Sunday, August 5, 2012

A letter to my baby

To my dearest McKinley Joy,

Wow, what a year it has been! I remember the day I went into labor with you like it was yesterday.  To be honest, it started out a very bad day and I really didn't pay attention to the contractions I was having because I was just so wrapped up in that very bad day.  I didn't really start paying attention to those contractions until they were about 3 minutes apart.  Even then, I didn't think you were coming...I mean I was only 35 weeks!  I still had five weeks to prepare for you.  Well, you were ready and you weren't waiting for any due date.  


I know it sounds ridiculous, but I wondered how I would love another little girl as much as I already loved Rosie, but that fear was quickly put to rest, the moment I saw your sweet little face.  I fell hard.  You were no bigger than a minute, but I could already tell you had a huge personality.   

From the start, I've felt like you get me.  Our humors seem to be exactly the same.  Even at such a young age, you will catch my eye and just smile at me like we were both just privy to some hilarious inside joke.  I love it!

I love your smile, your big infectious laughter, your nothing's gonna stop me attitude.  You aren't scared of anything and, as scary as that is for me, it also makes me very proud.  I can't wait to see you grow up, although I want nothing more than to keep you as my little baby forever.  I can only imagine the crazy hilarious things that are going to come out of that mouth of yours as you start talking more.  I crack up at you all the time and you don't even talk!  Between you and your sis, I'm don't know if I'll ever stop laughing.

Now, I have to admit, you do keep me on my toes.  You are ALWAYS on the go.  I mean always!  Sometimes I wish you would just slow down for a few seconds!  I don't think I've ever been as tired in all my life, since you entered it, but you are so worth it.  I'm actually a little sad to think I won't be nursing you much longer.  That's really been a bonding time for us, and really the only time you are still.  Yes, I will miss those precious moments.  The only thing I wish I could change about you, is your need to put everything, no matter how disgusting in your mouth.  It's really gross, kid.  Really, really gross.

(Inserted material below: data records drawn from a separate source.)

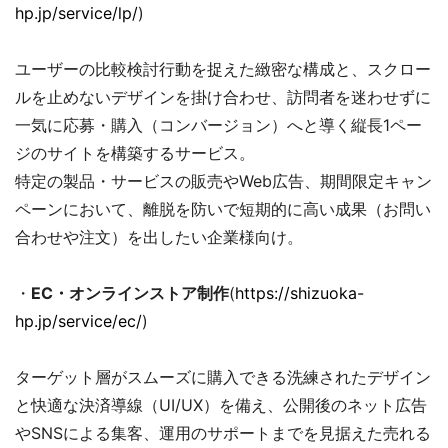
hp.jp/service/lp/
)
ユーザーの比較検討行動を捉えた緻密な構成と、スクロー
ルを止めないデザインを掛け合わせ、訪問者を迷わせずに
一気に応募・購入（コンバージョン）へと導く縦長1ペー
ジのサイトを構築するサービス。
特定の製品・サービスの販売やWeb広告、期間限定キャン
ペーンにおいて、離脱を防いで短期的に高い成果（お問い
合わせや注文）を出したい企業様向け。
・
EC・オンラインストア制作
(
https://shizuoka-
hp.jp/service/ec/
)
ターゲット層がスムーズに購入できる洗練されたデザイン
と快適な決済導線（UI/UX）を備え、公開後のネット広告
やSNSによる集客、運用のサポートまでを見据えた売れる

It makes me beyond happy the way you ADORE your sister.  You think she's the greatest.   It's so sweet to see you try and copy her.  I love to watch you roll around with her and kiss all over her.  The smile you get when she plays with you is priceless.  I pray that you will always be best friends.




Kiki, thank you for making my heart so full.  Thank you for being my second little sidekick.  Thank you for teaching me patience and making me smile even when I'm exhausted.

Happy First Birthday, little poot.  I love you more than you will ever know...always have, always will.